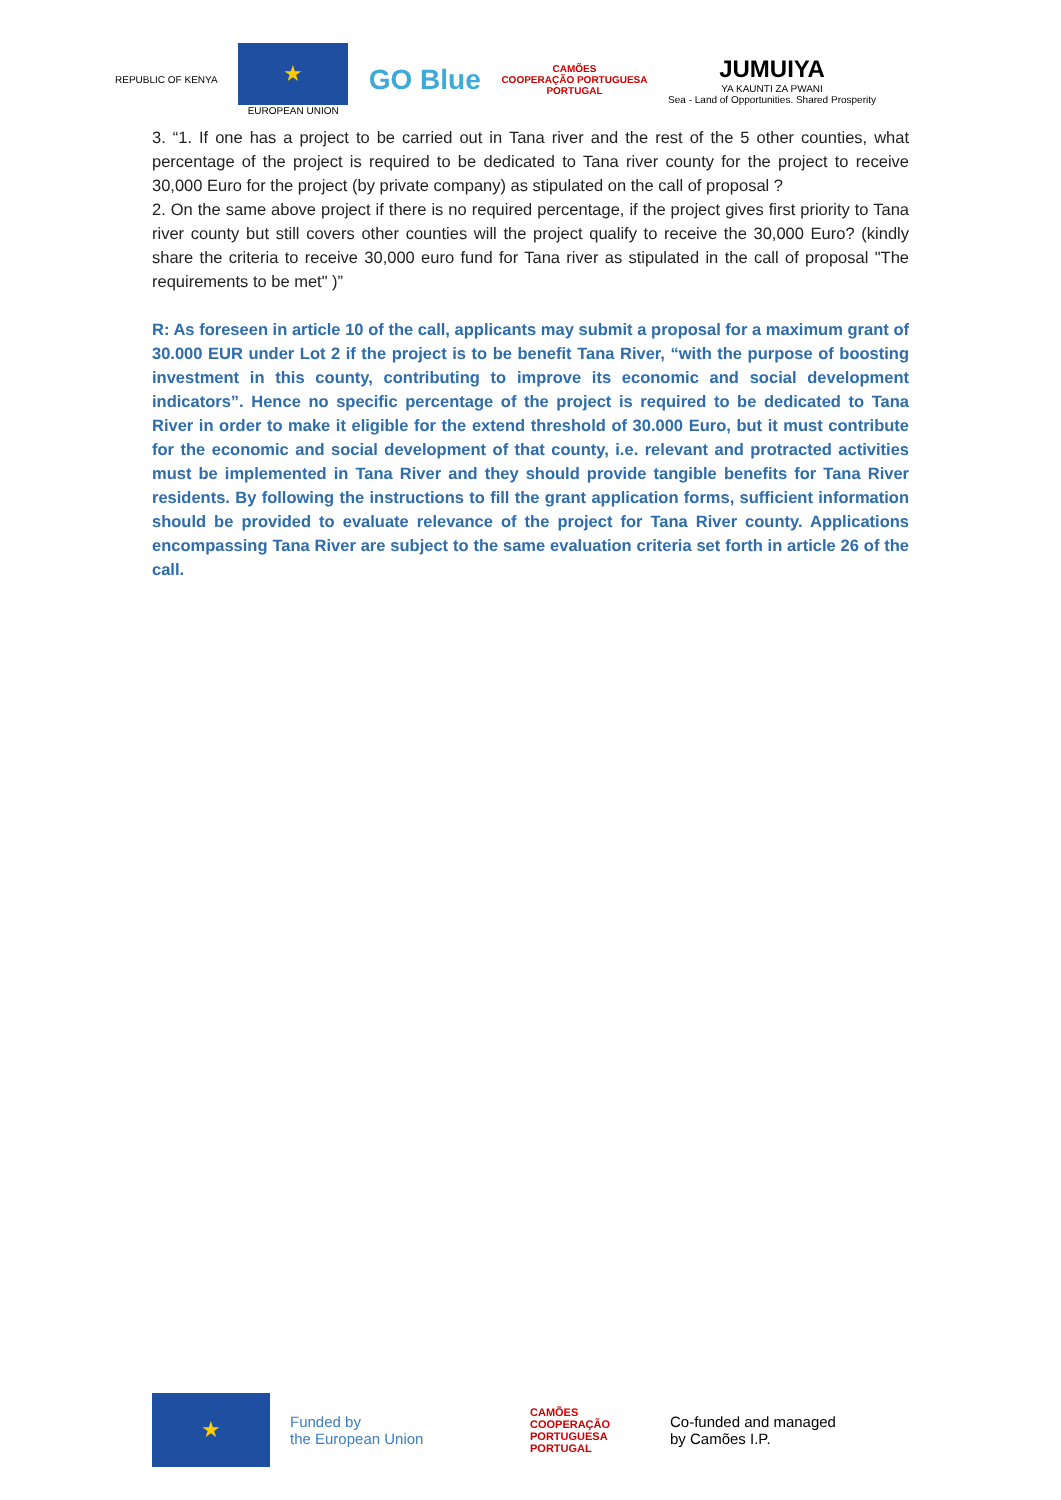REPUBLIC OF KENYA
★
EUROPEAN UNION
GO Blue
CAMÕES
COOPERAÇÃO PORTUGUESA
PORTUGAL
JUMUIYA
YA KAUNTI ZA PWANI
Sea - Land of Opportunities. Shared Prosperity
3. “1. If one has a project to be carried out in Tana river and the rest of the 5 other counties, what percentage of the project is required to be dedicated to Tana river county for the project to receive 30,000 Euro for the project (by private company) as stipulated on the call of proposal ?
2. On the same above project if there is no required percentage, if the project gives first priority to Tana river county but still covers other counties will the project qualify to receive the 30,000 Euro? (kindly share the criteria to receive 30,000 euro fund for Tana river as stipulated in the call of proposal "The requirements to be met" )”
R: As foreseen in article 10 of the call, applicants may submit a proposal for a maximum grant of 30.000 EUR under Lot 2 if the project is to be benefit Tana River, “with the purpose of boosting investment in this county, contributing to improve its economic and social development indicators”. Hence no specific percentage of the project is required to be dedicated to Tana River in order to make it eligible for the extend threshold of 30.000 Euro, but it must contribute for the economic and social development of that county, i.e. relevant and protracted activities must be implemented in Tana River and they should provide tangible benefits for Tana River residents. By following the instructions to fill the grant application forms, sufficient information should be provided to evaluate relevance of the project for Tana River county. Applications encompassing Tana River are subject to the same evaluation criteria set forth in article 26 of the call.
★
Funded by
the European Union
CAMÕES
COOPERAÇÃO PORTUGUESA
PORTUGAL
Co-funded and managed
by Camões I.P.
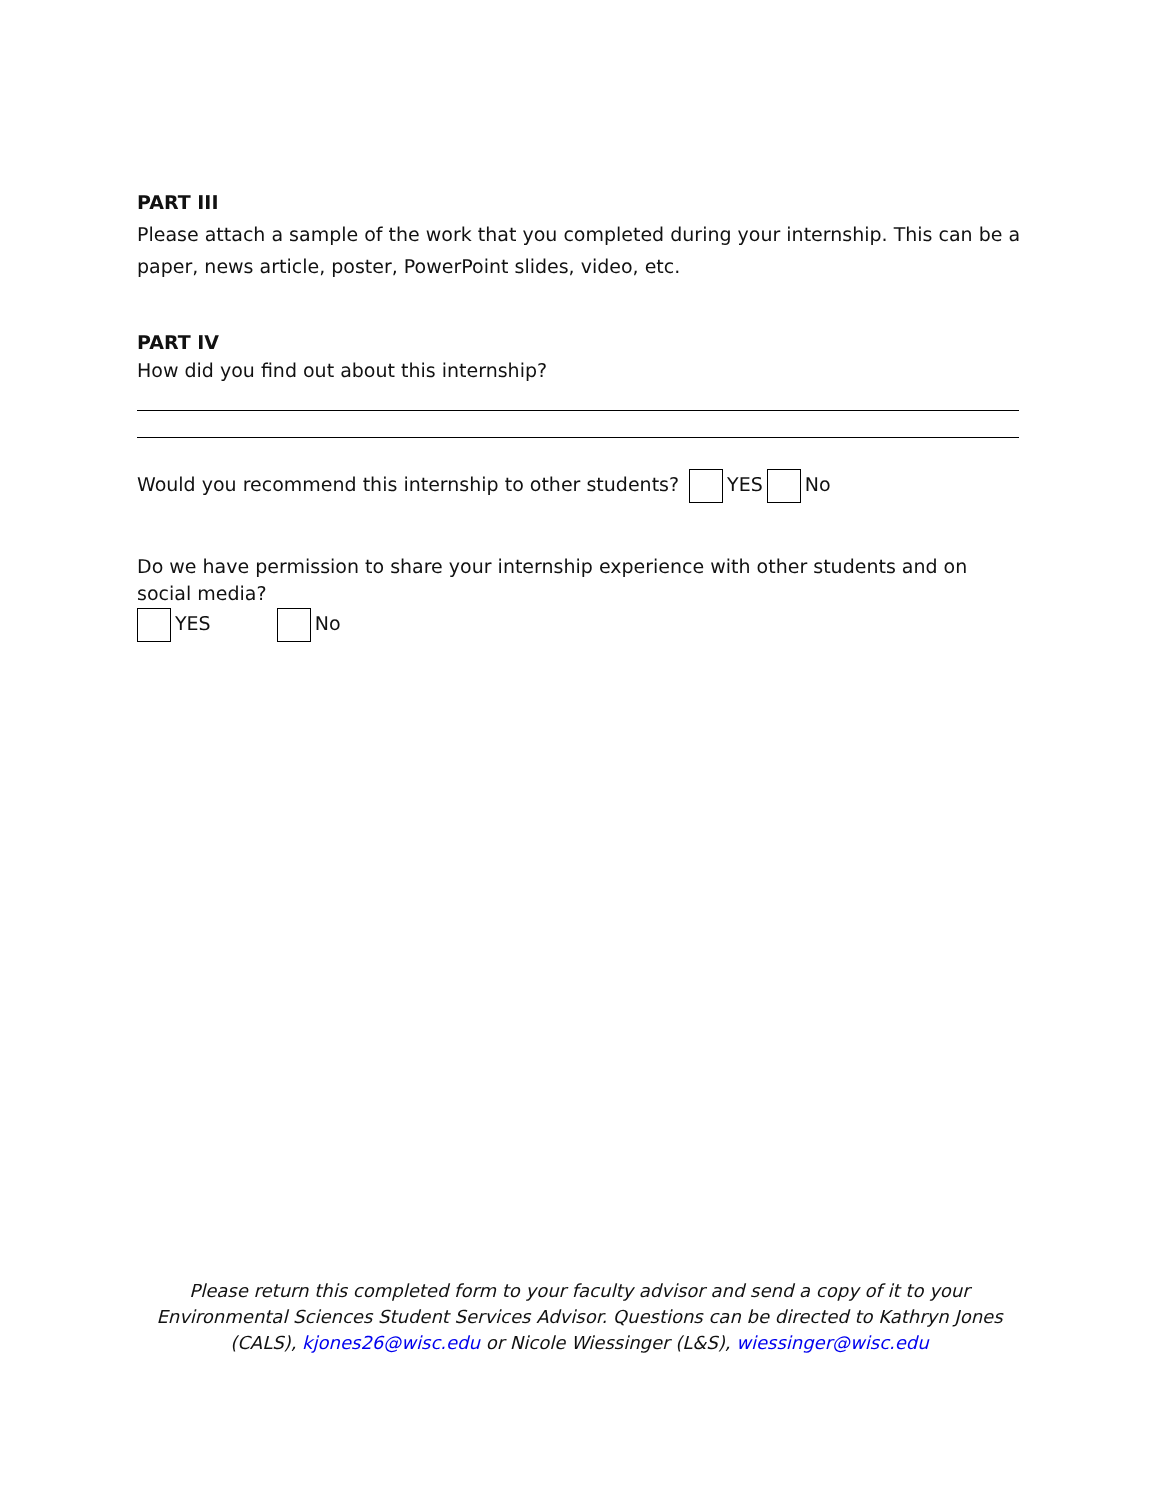PART III
Please attach a sample of the work that you completed during your internship. This can be a paper, news article, poster, PowerPoint slides, video, etc.
PART IV
How did you find out about this internship?
Would you recommend this internship to other students? YES No
Do we have permission to share your internship experience with other students and on social media?
YES No
Please return this completed form to your faculty advisor and send a copy of it to your Environmental Sciences Student Services Advisor. Questions can be directed to Kathryn Jones (CALS), kjones26@wisc.edu or Nicole Wiessinger (L&S), wiessinger@wisc.edu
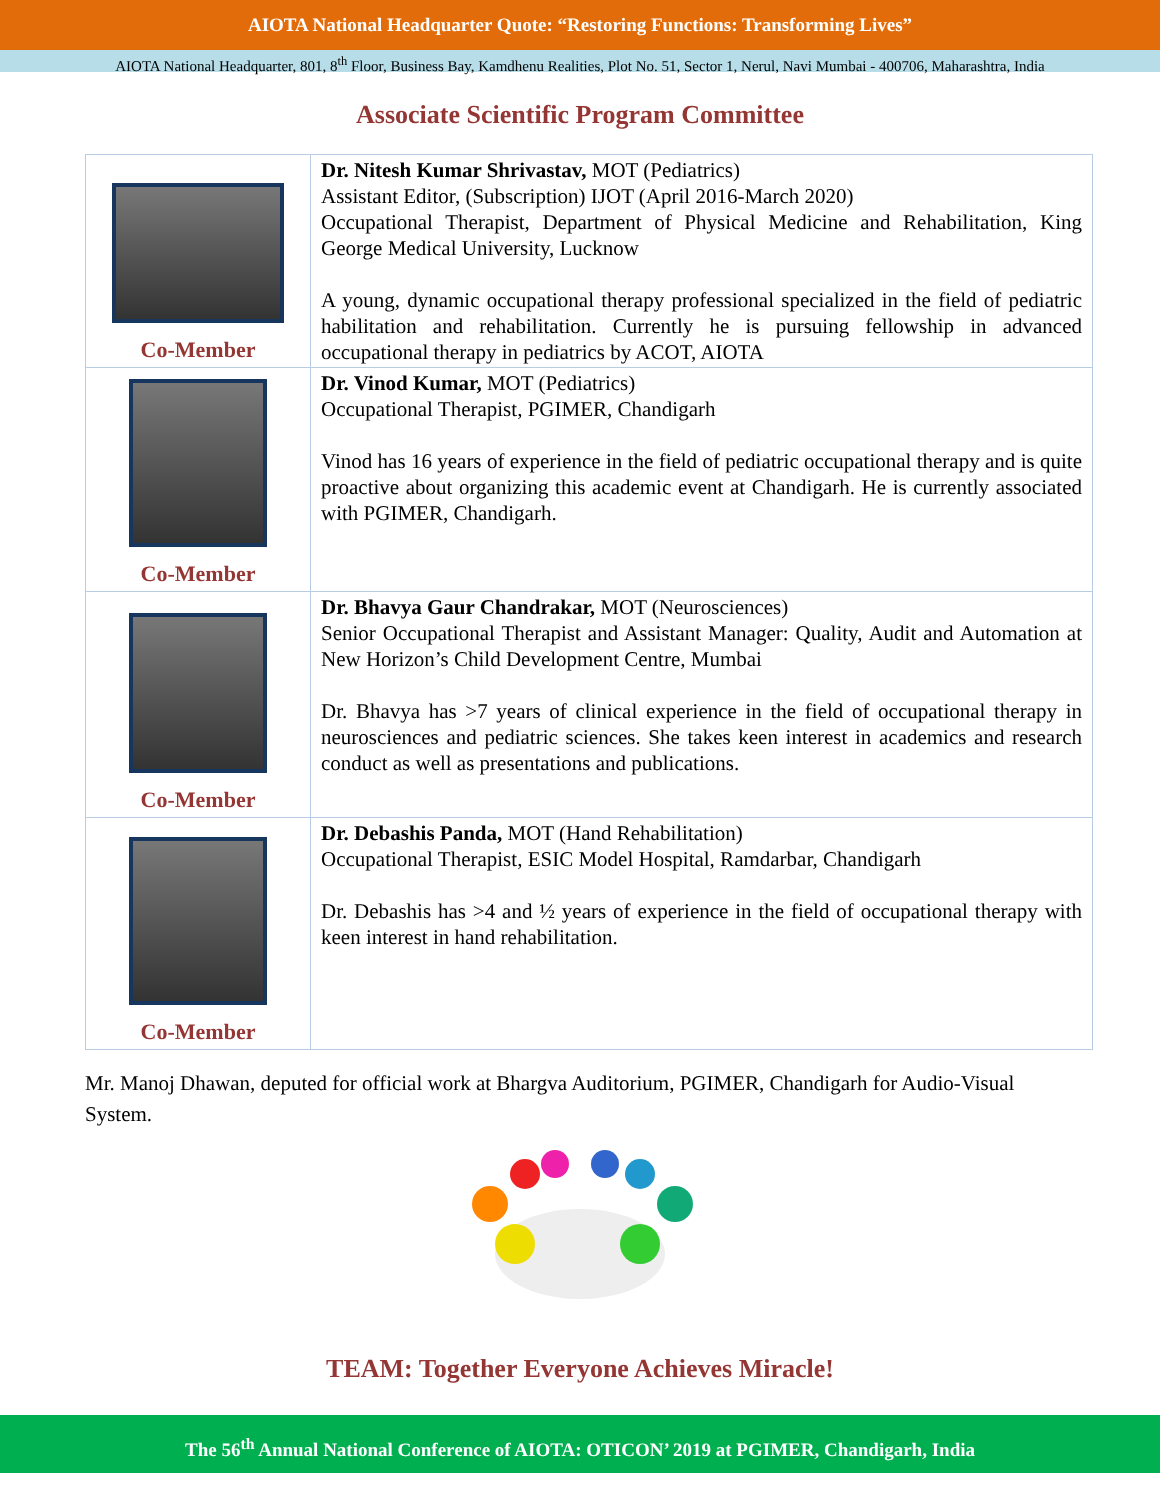AIOTA National Headquarter Quote: “Restoring Functions: Transforming Lives”
AIOTA National Headquarter, 801, 8<sup>th</sup> Floor, Business Bay, Kamdhenu Realities, Plot No. 51, Sector 1, Nerul, Navi Mumbai - 400706, Maharashtra, India
Associate Scientific Program Committee
| Co-Member | Dr. Nitesh Kumar Shrivastav, MOT (Pediatrics) Assistant Editor, (Subscription) IJOT (April 2016-March 2020) Occupational Therapist, Department of Physical Medicine and Rehabilitation, King George Medical University, Lucknow A young, dynamic occupational therapy professional specialized in the field of pediatric habilitation and rehabilitation. Currently he is pursuing fellowship in advanced occupational therapy in pediatrics by ACOT, AIOTA |
| Co-Member | Dr. Vinod Kumar, MOT (Pediatrics) Occupational Therapist, PGIMER, Chandigarh Vinod has 16 years of experience in the field of pediatric occupational therapy and is quite proactive about organizing this academic event at Chandigarh. He is currently associated with PGIMER, Chandigarh. |
| Co-Member | Dr. Bhavya Gaur Chandrakar, MOT (Neurosciences) Senior Occupational Therapist and Assistant Manager: Quality, Audit and Automation at New Horizon’s Child Development Centre, Mumbai Dr. Bhavya has >7 years of clinical experience in the field of occupational therapy in neurosciences and pediatric sciences. She takes keen interest in academics and research conduct as well as presentations and publications. |
| Co-Member | Dr. Debashis Panda, MOT (Hand Rehabilitation) Occupational Therapist, ESIC Model Hospital, Ramdarbar, Chandigarh Dr. Debashis has >4 and ½ years of experience in the field of occupational therapy with keen interest in hand rehabilitation. |
Mr. Manoj Dhawan, deputed for official work at Bhargva Auditorium, PGIMER, Chandigarh for Audio-Visual System.
TEAM: Together Everyone Achieves Miracle!
The 56<sup>th</sup> Annual National Conference of AIOTA: OTICON’ 2019 at PGIMER, Chandigarh, India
- - -
**Activity:** Scan the listing and copy every line where the string "counties" shows up.

**Task answer:**
3. “1. If one has a project to be carried out in Tana river and the rest of the 5 other counties, what percentage of the project is required to be dedicated to Tana river county for the project to receive 30,000 Euro for the project (by private company) as stipulated on the call of proposal ?
2. On the same above project if there is no required percentage, if the project gives first priority to Tana river county but still covers other counties will the project qualify to receive the 30,000 Euro? (kindly share the criteria to receive 30,000 euro fund for Tana river as stipulated in the call of proposal "The requirements to be met" )”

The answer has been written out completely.